● **Assignment**
All of the records must be given again exactly.

----

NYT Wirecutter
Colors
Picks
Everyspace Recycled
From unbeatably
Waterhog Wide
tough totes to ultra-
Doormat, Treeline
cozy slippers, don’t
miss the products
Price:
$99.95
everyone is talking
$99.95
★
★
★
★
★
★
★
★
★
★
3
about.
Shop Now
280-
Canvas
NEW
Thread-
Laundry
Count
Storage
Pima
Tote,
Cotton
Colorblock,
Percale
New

----

● **Answer to this exercise**
NYT Wirecutter
Colors
Picks
Everyspace Recycled
From unbeatably
Waterhog Wide
tough totes to ultra-
Doormat, Treeline
cozy slippers, don’t
miss the products
Price:
$99.95
everyone is talking
$99.95
★
★
★
★
★
★
★
★
★
★
3
about.
Shop Now
280-
Canvas
NEW
Thread-
Laundry
Count
Storage
Pima
Tote,
Cotton
Colorblock,
Percale
New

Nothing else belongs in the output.